During this period, certain initiatives were made to localize Christianity using another fusion model called the Ashram strategy. Although an ashram, a small community of faithful people living the life of simplicity and as disciples of guru for Christians, had been existing from long before, the idea of establishing the ashram as counter-institution to the Western church became a reality after Gandhi made a speech on the concept of ashram in a conference at Madras Christian College in 1915. Gandhi also supported the Christian Ashram at Sattal, Uttarakhand founded in 1930 by E. Stanley Jones, Methodist Christian missionary to India; and friend of Gandhi who wrote biography on Gandhi, Ethel Mary Turner and Younus Singh Sinha. Ashram strategy has spread all across India rapidly as Gandhi was a prominent Indian national leader, especially with wider state support and public sympathy after Gandhi assassination—Ashram is also an institution like Church with hierarchy and local resources attached to it – often, either ashram or church performs same administration and receives grants or lands from state.

With consultations from then-prominent Indian leaders like Gandhi and Rajaji, Ernest and Jesudasan established the Christukula Ashram (also Christu-Kula Ashram), family of Christ Ashram, in 1921 at Tirupattur in North Arcot, Tamil Nadu—South India. This ashram is considered as the first Protestant ashram to be founded in India to promote equality between Europeans and Indians, and also to present Christian life and worship to Indians—this ashram was aimed largely in aligning Christian community with the presumed ancient Hindu idea of the ashram. Gandhi was invited to this ashram and he looks to have appreciated its remarkable endorsement of another religious ethos.

The Christukula Ashram introduced new strategies like re-thinking everything in the light of theology through mysticism to suit the Indian context. As a pursuit of achieving communion, mysticism was identified with "conscious awareness of ultimate reality, the divinity, the spiritual truth, or God through direct experience, intuition, or insight."[sic] In the same context, Indian Christian theologians believed Bhakti mysticism as a bridge of understanding between Hinduism and Christianity as they felt that Bhakti mysticism was the nearest to Christian mystical experience.

==Works==
- Ashram Past and Present.
- Devotional Addresses.
- The Christukula Ashram: Family of Christ Ashram at Tirupattur, 1940.

■ Assignment
Reproduce the part of the passage on the Ashram strategy starting at "With consultations from" and ending at "another religious ethos.", substituting "Mahatma Gandhi" for "Gandhi". The listing that comes next is separate material, apart from the passage on the Ashram strategy.

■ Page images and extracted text
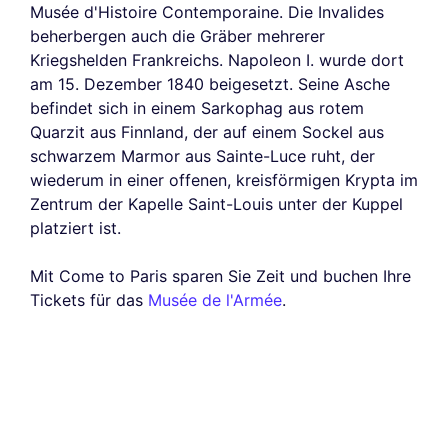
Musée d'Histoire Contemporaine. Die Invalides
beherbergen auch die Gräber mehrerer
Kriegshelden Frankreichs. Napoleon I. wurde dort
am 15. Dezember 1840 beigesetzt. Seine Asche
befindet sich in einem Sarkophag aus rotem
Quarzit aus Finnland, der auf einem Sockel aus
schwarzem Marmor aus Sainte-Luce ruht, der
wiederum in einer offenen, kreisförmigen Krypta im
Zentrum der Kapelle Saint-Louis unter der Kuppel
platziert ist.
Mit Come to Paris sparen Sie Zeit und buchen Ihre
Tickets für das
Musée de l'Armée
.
==
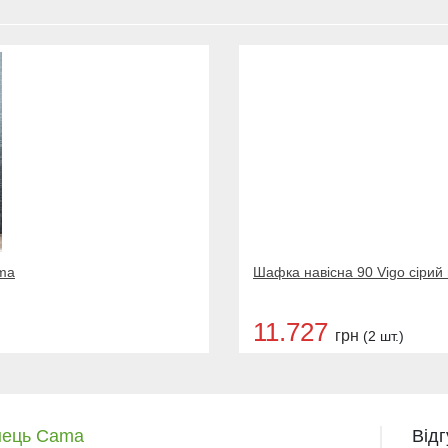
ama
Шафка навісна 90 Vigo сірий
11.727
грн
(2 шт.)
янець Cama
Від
==
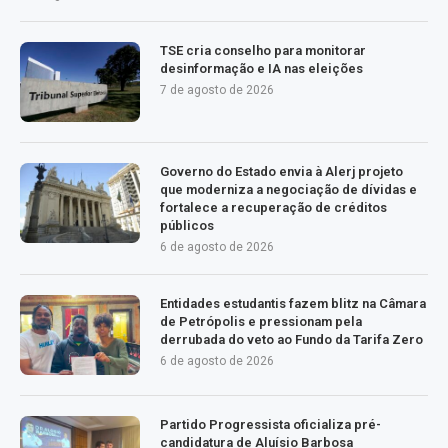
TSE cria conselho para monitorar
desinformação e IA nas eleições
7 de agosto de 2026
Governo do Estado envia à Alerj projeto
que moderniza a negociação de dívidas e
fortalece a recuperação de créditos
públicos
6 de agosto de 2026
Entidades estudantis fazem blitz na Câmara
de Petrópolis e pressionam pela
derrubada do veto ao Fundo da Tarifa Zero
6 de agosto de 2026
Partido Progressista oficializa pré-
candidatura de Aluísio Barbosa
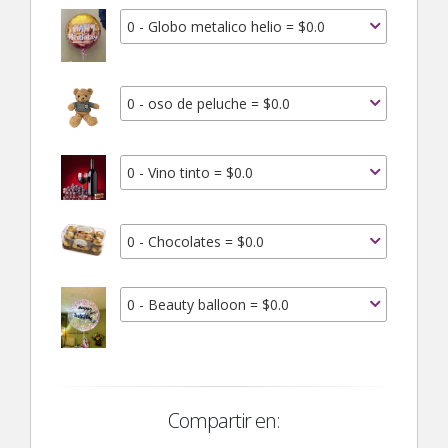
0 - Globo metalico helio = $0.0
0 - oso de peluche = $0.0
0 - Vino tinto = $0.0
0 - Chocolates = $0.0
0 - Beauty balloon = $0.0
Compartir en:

■ Solution to this exercise
With consultations from then-prominent Indian leaders like Mahatma Gandhi and Rajaji, Ernest and Jesudasan established the Christukula Ashram (also Christu-Kula Ashram), family of Christ Ashram, in 1921 at Tirupattur in North Arcot, Tamil Nadu—South India. This ashram is considered as the first Protestant ashram to be founded in India to promote equality between Europeans and Indians, and also to present Christian life and worship to Indians—this ashram was aimed largely in aligning Christian community with the presumed ancient Hindu idea of the ashram. Mahatma Gandhi was invited to this ashram and he looks to have appreciated its remarkable endorsement of another religious ethos.